▸ What to do: Scan the entries for the word "anchor", and copy every line where it appears.

▸ Extracted entries:
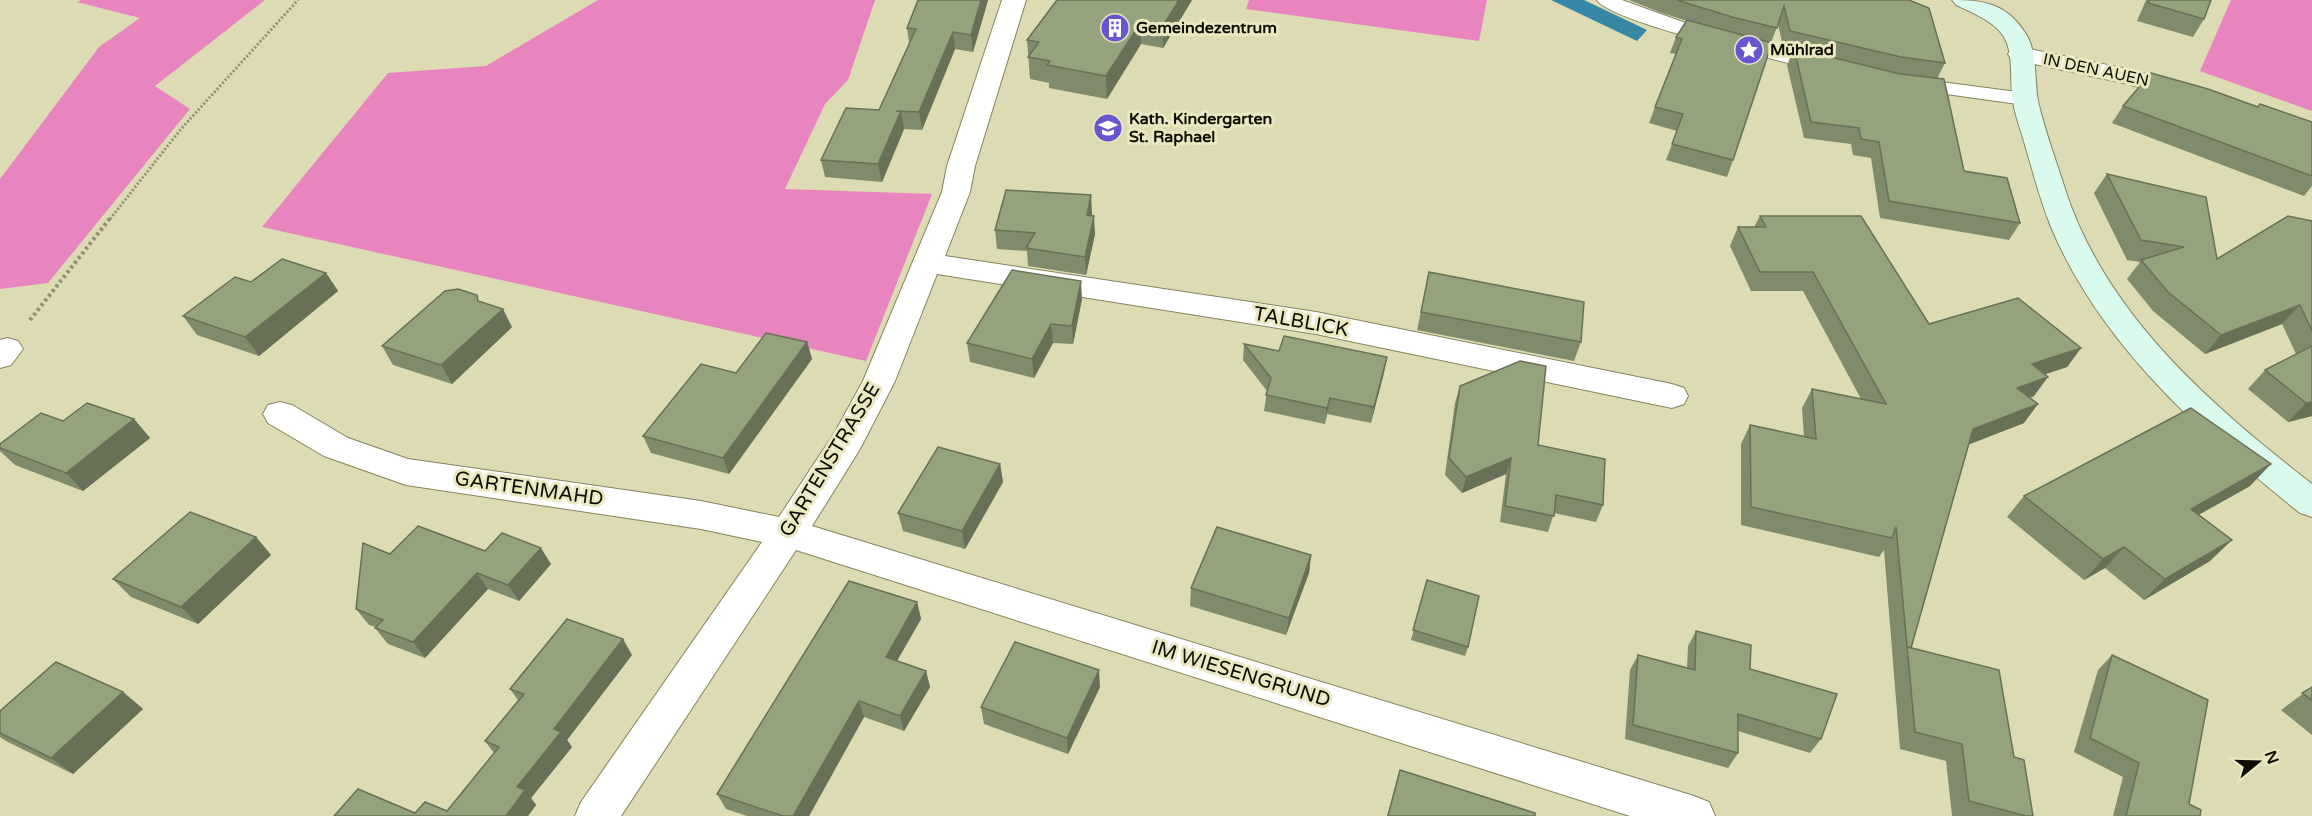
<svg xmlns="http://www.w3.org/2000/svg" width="2312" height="816" font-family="'Varela Round',sans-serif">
  <rect width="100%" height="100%" fill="#dddbb3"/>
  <g fill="#e884be">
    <polygon points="81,0 265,0 155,86 190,109 48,283 0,289 0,179 99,47 140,18 77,2"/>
    <polygon points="598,0 875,0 848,80 825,104 785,189 932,194 866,361 262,227 388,73 486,66"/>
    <polygon points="1249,0 1487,0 1479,41 1246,9"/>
    <polygon points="2231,0 2312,0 2312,111 2200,71"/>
  </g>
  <polygon fill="#3788a5" points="1551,0 1584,0 1647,30 1637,41"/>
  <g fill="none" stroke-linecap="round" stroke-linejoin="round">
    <g stroke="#85835e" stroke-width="2">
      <g id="lane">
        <path d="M 1597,0 L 1622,0 L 1694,26 L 1833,62 L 1836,66 L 1833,70 L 1826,72 C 1790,63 1612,23 1597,0 Z"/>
        <polygon points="1910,78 2025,93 2032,95 2035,99 2032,103 2025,105 1903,88 1900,84 1903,80"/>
      </g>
    </g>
    <g stroke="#85835e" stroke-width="2">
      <g id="street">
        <polygon points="1002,0 1026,0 975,166 970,192 945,256 1316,312 1672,384 1684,388 1688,396 1684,404 1672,408 1316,334 937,274 895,381 860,449 812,526 1694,796 1709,802 1715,816 1630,816 796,550 621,816 575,816 581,802 762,542 701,529 406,485 324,456 268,423 263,414 268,405 280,402 292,405 348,438 408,459 701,501 779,517 835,432 863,381 942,192 947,166"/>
        <polygon points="2020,47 2132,70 2197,88 2201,93 2197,98 2188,101 2128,84 2011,59 2008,54 2011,49"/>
        <polygon points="7,338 18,341 23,349 11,365 0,368 0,340"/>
      </g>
    </g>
    <g stroke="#85835e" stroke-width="2">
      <path id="secondary" d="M 1952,0 C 1985,0 2007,4 2026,34 C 2038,54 2034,79 2038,101 C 2045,132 2057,163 2066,192 C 2107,316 2212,406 2312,484 L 2312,517 L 2300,513 C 2202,434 2101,346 2051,227 C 2040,200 2033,172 2025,145 C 2021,130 2015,116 2013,101 C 2009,80 2015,52 2002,34 C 1991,20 1971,12 1956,5 Z"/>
    </g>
    <polyline stroke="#919073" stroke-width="3" stroke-dasharray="2 2" stroke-linecap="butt" points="110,219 181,129 298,0"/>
    <polyline stroke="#919073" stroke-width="4" stroke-dasharray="3 3" stroke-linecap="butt" points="30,320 111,217"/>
    <use href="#lane" fill="#fff" fill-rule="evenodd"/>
    <use href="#street" fill="#fff" fill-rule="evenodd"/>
    <use href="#secondary" fill="#dafaed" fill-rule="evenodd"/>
  </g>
  <g fill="#7f8b6c">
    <polygon points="918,0 988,0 973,52 955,49 922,130 904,129 882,182 825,177 821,160 879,110 909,43 907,28"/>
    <polygon points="1057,0 1192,0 1163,48 1141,44 1107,99 1049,88 1049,83 1030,79 1027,40"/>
    <polygon points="1629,0 1909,0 1945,63 1937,79 1964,171 2020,223 2009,240 1880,218 1871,158 1853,155 1851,144 1804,138 1787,65 1794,49 1783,47 1778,24 1771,43 1733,160 1727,177 1666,160 1677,131 1649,123 1655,107 1676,54 1670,53 1676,37 1687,21 1662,13"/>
    <polygon points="2146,0 2211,0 2204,19 2193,37 2137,21"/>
    <polygon points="2123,106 2258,107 2312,122 2312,186 2304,196 2112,123"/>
    <polygon points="2107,174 2217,259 2312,221 2312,416 2288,422 2248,389 2265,370 2296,354 2282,324 2205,354 2153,311 2127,279 2140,262 2127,260 2094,193"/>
    <polygon points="1092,213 1095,234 1086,275 1028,266 1027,251 997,249 995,230"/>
    <polygon points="1760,216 1929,324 2081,348 2067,367 2045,374 2034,396 2029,398 2024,423 1969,444 1911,648 2014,757 2033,816 1952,816 1946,761 1900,749 1884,550 1879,557 1741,525 1741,444 1750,425 1804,437 1802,408 1812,389 1861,399 1803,291 1751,291 1730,246 1738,227 1754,227"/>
    <polygon points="1429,272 1581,342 1574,361 1417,330"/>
    <polygon points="326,273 338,291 259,356 197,335 183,316 251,282"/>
    <polygon points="1082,299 1073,344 1053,343 1034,378 970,362 967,343"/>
    <polygon points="481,302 512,327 452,384 393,365 382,346"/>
    <polygon points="807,342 812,359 729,474 651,453 643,436"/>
    <polygon points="1244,344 1279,351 1387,357 1371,423 1327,414 1325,424 1264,411 1267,391 1243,360"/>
    <polygon points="1460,386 1603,505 1596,522 1554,513 1548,532 1500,522 1506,474 1462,493 1445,475 1455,403"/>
    <polygon points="134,419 150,438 83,491 15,465 0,451 0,444 63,421"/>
    <polygon points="1000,464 1003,482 965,549 903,531 898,513"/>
    <polygon points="2250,486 2198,515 2210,561 2144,600 2105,568 2084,580 2007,517 2024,496"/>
    <polygon points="256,537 271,555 198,624 131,597 113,579"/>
    <polygon points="485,551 551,564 519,601 488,589 425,658 388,644 375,628 376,627 369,625 356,609"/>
    <polygon points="1311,555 1309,573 1286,635 1190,606 1191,588"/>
    <polygon points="1427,580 1468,647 1465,656 1411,640"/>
    <polygon points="917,602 921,619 897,661 926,671 930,687 904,731 864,717 809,816 747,816 726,809 717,794"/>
    <polygon points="1696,631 1750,669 1821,739 1810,753 1738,731 1738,753 1728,768 1625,739 1630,670 1638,655 1687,668 1688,646"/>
    <polygon points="632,655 567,740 572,747 531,798 536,805 528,816 334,816 415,813 447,811 494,753 485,741 518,700 510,689"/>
    <polygon points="2112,655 2189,804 2200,816 2113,816 2123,777 2074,752 2098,670"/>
    <polygon points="1100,687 1068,754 984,724 981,707"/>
    <polygon points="2312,687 2312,735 2281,710"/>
    <polygon points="123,692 143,709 73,774 6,741 0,737 0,711"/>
    <polygon points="1400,770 1535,816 1387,816"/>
  </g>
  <g fill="#687158">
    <polygon points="981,0 988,0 973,52 971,35"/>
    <polygon points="1179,0 1192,0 1163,48 1163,26"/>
    <polygon points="1141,22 1141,44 1107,99 1106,76"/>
    <polygon points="953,32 955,49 922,130 919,112"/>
    <polygon points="901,111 904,129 882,182 878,164"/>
    <polygon points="1091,195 1092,213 1088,234 1087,215"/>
    <polygon points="1094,216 1095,234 1086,275 1085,257"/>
    <polygon points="326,273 338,291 259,356 245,337"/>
    <polygon points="1081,281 1082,299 1073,344 1072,326"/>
    <polygon points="2300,305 2282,324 2205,354 2221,335"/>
    <polygon points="503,309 512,327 452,384 441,365"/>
    <polygon points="1051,324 1053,343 1034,378 1032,359"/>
    <polygon points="807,342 812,359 729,474 723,458"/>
    <polygon points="2081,348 2067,367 2019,383 2032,364"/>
    <polygon points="1387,357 1384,373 1371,423 1374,407"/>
    <polygon points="2048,377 2034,396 2004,407 2017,388"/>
    <polygon points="1330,398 1327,414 1325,424 1327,408"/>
    <polygon points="2312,402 2312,416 2288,422 2306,403"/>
    <polygon points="2038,404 2024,423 1960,448 1973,429"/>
    <polygon points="134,419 150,438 83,491 66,473"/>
    <polygon points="1511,458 1506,474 1462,493 1466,477"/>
    <polygon points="1000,464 1003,482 965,549 962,531"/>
    <polygon points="2271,464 2250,486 2170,531 2191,509"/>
    <polygon points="256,537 271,555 198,624 181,607"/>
    <polygon points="2232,540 2210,561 2144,600 2165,579"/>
    <polygon points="2124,547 2105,568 2084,580 2103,559"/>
    <polygon points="541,548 551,564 519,601 508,585"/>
    <polygon points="1311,555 1309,573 1286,635 1289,618"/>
    <polygon points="477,573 488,589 425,658 413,642"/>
    <polygon points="917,602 921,619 890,673 886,657"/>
    <polygon points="623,639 632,655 567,740 572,747 531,798 536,805 528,816 506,816 517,787 554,729"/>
    <polygon points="1099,670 1100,687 1068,754 1067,738"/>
    <polygon points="926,671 930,687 904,731 900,716"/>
    <polygon points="123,692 143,709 73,774 51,758"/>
    <polygon points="859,701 864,717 809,816 793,816"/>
  </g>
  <g fill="#94a27e" stroke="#687158" stroke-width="1.5">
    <polygon points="918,0 981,0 971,35 953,32 919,112 896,111 901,111 878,164 821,160 846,108 879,110 916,29 907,28"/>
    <polygon points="1057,0 1179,0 1163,26 1141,22 1106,76 1047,65 1050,61 1028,57 1039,42 1027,40"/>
    <polygon points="1677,0 1909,0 1929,8 1945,63 1901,57 1790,31 1784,6 1777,28 1732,17"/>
    <polygon points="2149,0 2211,0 2204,19 2148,3"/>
    <polygon points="1687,20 1772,43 1733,160 1672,144 1683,114 1655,107 1682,39 1676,37"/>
    <polygon points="1794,48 1900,74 1944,79 1964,171 2007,178 2020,223 1889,201 1879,142 1861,139 1859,128 1811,122"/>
    <polygon points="2151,73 2208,89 2258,107 2260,104 2312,122 2312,176 2123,106"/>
    <polygon points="2107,174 2206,197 2217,259 2288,216 2312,221 2312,331 2300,305 2221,335 2168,292 2141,260 2184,247 2141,240"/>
    <polygon points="1006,190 1091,195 1087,215 1094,216 1085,257 1026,248 1035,233 995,230"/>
    <polygon points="1760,216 1861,216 1929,324 2018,298 2081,348 2032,364 2048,377 2017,388 2038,404 1973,429 1911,648 1908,647 1999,670 2014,757 2024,760 2033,816 2026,816 1969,801 1962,744 1915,732 1896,527 1892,538 1751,507 1750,425 1816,439 1812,389 1886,404 1813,272 1760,272 1738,227 1766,227"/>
    <polygon points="282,259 326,273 245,337 183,316 235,277 251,282"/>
    <polygon points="1012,270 1081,281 1072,326 1051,324 1032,359 967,343"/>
    <polygon points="1429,272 1584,302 1581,342 1421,312"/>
    <polygon points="458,289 477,295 478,301 503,309 441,365 382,346 445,291"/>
    <polygon points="766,333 807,342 723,458 643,436 701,364 736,373"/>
    <polygon points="1284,336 1387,357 1374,407 1330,398 1327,408 1266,395 1271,378 1244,344 1279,351"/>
    <polygon points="2312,346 2312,402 2306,403 2265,370"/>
    <polygon points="1520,361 1546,366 1538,445 1605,459 1603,505 1556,495 1554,516 1505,506 1511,458 1466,477 1449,458 1460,386"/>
    <polygon points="87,403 134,419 66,473 0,448 0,444 41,413 63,421"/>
    <polygon points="2191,408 2271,464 2191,509 2232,540 2165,579 2124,547 2103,559 2024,496"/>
    <polygon points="938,447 1000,464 962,531 898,513"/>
    <polygon points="190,512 256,537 181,607 113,579"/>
    <polygon points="418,526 485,551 502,533 541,548 508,585 477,573 413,642 375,628 383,620 356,609 363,543 390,554"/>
    <polygon points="1217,527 1311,555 1289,618 1191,588"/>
    <polygon points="1427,580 1479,596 1468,647 1413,630"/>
    <polygon points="849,581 917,602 886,657 926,671 900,716 859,701 793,816 783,816 717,794"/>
    <polygon points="567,619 623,639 554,729 561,732 517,787 525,790 506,816 334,816 358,789 415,813 425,802 447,811 499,747 485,741 524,694 510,689"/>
    <polygon points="1696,631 1751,645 1750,669 1837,694 1821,739 1738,714 1738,753 1633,725 1638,655 1695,670"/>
    <polygon points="1015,642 1099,670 1067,738 981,707"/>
    <polygon points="2112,655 2208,700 2189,804 2201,810 2200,816 2126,816 2139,763 2090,738"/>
    <polygon points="56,662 123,692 51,758 0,733 0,711"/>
    <polygon points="2312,687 2312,700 2302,693"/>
    <polygon points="1400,770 1535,813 1535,816 1388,816"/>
  </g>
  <defs>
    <g id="building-disc" transform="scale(1.5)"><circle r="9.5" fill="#6856d0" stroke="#eae8c0"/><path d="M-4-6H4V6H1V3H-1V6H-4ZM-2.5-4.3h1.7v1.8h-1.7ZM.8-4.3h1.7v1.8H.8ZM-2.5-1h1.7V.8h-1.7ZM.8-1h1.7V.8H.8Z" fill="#fff"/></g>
    <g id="sight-disc" transform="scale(1.5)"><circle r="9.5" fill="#6856d0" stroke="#eae8c0"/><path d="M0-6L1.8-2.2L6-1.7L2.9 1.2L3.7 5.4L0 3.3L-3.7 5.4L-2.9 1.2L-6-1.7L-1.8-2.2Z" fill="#fff"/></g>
    <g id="school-disc" transform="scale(1.5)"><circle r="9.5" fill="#6856d0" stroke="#eae8c0"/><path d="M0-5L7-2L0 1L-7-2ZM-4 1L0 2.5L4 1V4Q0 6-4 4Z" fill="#fff"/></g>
  </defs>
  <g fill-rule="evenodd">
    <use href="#building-disc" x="1115" y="28"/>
    <use href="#sight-disc" x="1749" y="50"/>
    <use href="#school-disc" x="1108" y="128"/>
  </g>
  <g text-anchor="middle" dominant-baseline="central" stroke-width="6" stroke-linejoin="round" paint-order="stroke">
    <g font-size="16" font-weight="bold" fill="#0d0c02" stroke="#eae8c0" text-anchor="start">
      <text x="1136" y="28">Gemeindezentrum</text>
      <text x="1770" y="50">Mühlrad</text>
      <text x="1129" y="119">Kath. Kindergarten<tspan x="1129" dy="18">St. Raphael</tspan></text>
    </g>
    <g font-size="16" fill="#0d0c02" stroke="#eae8c0">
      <text transform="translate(2096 70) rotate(12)">IN DEN AUEN</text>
    </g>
    <g font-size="20" fill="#0d0c02" stroke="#eae8c0">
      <text transform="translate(1301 322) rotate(10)">TALBLICK</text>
      <text transform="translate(830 460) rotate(-59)">GARTENSTRASSE</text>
      <text transform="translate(529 489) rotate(8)">GARTENMAHD</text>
      <text transform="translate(1241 674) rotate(17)">IM WIESENGRUND</text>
    </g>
  </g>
  <g transform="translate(2258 762) rotate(71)" stroke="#eae8c0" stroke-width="4.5" paint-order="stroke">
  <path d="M0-4.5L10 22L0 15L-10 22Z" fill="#0d0c02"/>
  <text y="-9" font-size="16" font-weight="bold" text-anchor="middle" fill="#0d0c02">N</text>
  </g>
</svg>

▸ Response box:
  <g text-anchor="middle" dominant-baseline="central" stroke-width="6" stroke-linejoin="round" paint-order="stroke">
    <g font-size="16" font-weight="bold" fill="#0d0c02" stroke="#eae8c0" text-anchor="start">
  <text y="-9" font-size="16" font-weight="bold" text-anchor="middle" fill="#0d0c02">N</text>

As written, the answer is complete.